Behind many of these proposals is a philosophy, endorsed by Mrs. Clinton’s closest economic advisers and often referred to as inclusive capitalism, that contends that a majority of Americans do not want to punish the rich; they just want to feel that they, too, have a chance to succeed. It also calls for corporations to put less emphasis on short-term profits that increase shareholder value and to invest more in employees, the environment and communities.
Whether Mrs. Clinton’s approach will be enough to satisfy the unease over growing economic disparity is unclear. In a Gallup poll conducted last month, 67 percent of Americans said they were dissatisfied with the way income and wealth are distributed in the United States. In the 2008 Democratic presidential primary, Mrs. Clinton’s economic message — summed up by a frequent refrain, “If you work hard, you play by the rules, you ought to be able to get ahead” — resonated with white, working-class voters, who overwhelmingly supported her over Barack Obama.
But in the years since, Mrs. Clinton has come under criticism for delivering speeches to Wall Street banks at more than $200,000 each, roughly four times the median annual household income in the United States, and for comments she made about her family’s financial situation, including a lament about being “dead broke” after leaving the White House. And she must convince a middle class that feels frustrated and left behind that she understands its struggles, even as she relies heavily on the financial industry and corporate interests to fund her candidacy.
Nick Merrill, a spokesman for Mrs. Clinton, said she had “a record of bringing people together to solve big problems, while also putting a real premium on accountability.”
Asked whether creating an economic message could affect the timeline for her presidential campaign, Mr. Merrill said, “There’s no red X on a calendar somewhere, but make no mistake: If she runs, she will present solutions to our toughest challenges.”
Mrs. Clinton’s economic plan would be more populist and reliant on the government than the centrist approach of trade agreements, welfare reform and deficit reduction associated with her husband, former President Bill Clinton.
“It’s not enough to address upward mobility without addressing inequality,” said Lawrence H. Summers, a Treasury secretary in the Clinton administration who is among those talking with Mrs. Clinton. “The challenge, though, is to address inequality without embracing a politics of envy.”
The debate is extending beyond the Democratic Party as Republicans wade into the issues. “If Americans are working harder than ever, earning less than they once did, our government and our leaders should step up, offer a plan, fix what’s wrong,” former Gov. Jeb Bush of Florida said in a speech in Detroit last week as he laid the groundwork for his potential 2016 candidacy.

━━━━━━

- **EXERCISE INSTRUCTIONS**: Continue the article about Mrs. Clinton's economic message from its last paragraph.

Extracted records:
━━━━━━

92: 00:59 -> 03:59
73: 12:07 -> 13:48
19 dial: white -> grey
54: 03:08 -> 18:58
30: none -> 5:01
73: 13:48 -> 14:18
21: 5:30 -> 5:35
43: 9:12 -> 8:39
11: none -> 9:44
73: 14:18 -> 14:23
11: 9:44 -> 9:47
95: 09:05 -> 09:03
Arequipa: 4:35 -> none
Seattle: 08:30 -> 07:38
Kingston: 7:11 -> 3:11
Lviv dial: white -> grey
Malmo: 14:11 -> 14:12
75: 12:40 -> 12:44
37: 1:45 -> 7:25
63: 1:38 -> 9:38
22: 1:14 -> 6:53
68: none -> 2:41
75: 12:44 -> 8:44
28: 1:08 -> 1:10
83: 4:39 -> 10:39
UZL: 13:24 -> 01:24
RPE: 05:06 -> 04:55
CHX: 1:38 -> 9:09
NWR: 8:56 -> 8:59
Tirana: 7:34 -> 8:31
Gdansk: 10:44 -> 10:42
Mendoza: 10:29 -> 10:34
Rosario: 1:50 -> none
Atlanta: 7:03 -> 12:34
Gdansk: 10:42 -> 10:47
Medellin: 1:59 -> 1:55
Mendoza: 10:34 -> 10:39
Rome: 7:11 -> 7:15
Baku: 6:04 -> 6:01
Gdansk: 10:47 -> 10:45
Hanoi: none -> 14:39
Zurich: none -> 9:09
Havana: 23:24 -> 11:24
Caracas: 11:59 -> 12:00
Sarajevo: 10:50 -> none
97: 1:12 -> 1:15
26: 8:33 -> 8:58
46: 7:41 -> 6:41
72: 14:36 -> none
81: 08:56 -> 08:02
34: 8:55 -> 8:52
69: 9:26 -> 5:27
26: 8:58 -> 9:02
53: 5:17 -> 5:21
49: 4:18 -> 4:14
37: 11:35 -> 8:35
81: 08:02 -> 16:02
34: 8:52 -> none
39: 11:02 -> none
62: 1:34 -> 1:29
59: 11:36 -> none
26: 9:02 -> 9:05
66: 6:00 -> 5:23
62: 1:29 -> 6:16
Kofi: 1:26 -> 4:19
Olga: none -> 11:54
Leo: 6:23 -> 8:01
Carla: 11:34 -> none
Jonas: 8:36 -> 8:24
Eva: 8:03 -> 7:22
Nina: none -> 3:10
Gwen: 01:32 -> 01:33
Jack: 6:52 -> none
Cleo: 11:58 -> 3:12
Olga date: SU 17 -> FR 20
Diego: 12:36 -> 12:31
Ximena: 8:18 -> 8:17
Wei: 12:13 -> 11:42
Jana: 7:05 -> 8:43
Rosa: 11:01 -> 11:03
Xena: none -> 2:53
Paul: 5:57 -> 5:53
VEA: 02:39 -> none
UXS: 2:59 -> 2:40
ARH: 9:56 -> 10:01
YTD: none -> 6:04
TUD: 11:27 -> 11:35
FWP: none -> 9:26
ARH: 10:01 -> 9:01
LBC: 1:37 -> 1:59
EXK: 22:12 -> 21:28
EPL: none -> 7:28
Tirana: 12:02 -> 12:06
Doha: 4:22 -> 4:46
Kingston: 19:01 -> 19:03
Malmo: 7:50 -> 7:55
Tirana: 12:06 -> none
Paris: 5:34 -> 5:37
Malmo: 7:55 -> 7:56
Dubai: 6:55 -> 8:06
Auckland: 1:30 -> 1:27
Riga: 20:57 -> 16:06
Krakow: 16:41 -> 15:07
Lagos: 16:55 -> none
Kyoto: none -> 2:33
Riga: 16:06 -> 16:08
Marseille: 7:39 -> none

━━━━━━

- **ANSWER TO THIS TASK**:
Mrs. Clinton was secretary of state when some major economic debates took hold on Capitol Hill, and as a result, her economic views are still not broadly known. Her approach to poverty was forged in the 1970s, when she went door to door while working for the Children’s Defense Fund, leaving her a committed advocate for early childhood education, equal pay for women and paid leave.
But later experiences complicated her worldview. Many of the advocates who knew Mrs. Clinton as a champion for the poor and working-class women felt betrayed in 1996 when, as first lady, she supported Mr. Clinton’s overhaul of the welfare system, which gave states more power to remove people from welfare rolls and pledged to cut federal spending on assistance for the poor by nearly $55 billion over six years. She was more skeptical about the North American Free Trade Agreement, which Mr. Clinton signed into law in 1993 and which has also been accused of hurting American workers.
After being elected in New York to the United States Senate in 2000, Mrs. Clinton had another constituency to represent: Wall Street. In 2001, she supported bankruptcy legislation that some Democrats — most notably Elizabeth Warren, now senator from Massachusetts — argued hurt working families and single mothers, and they accused her of doing the bidding of the financial industry. Mrs. Clinton has said she worked to improve the bill.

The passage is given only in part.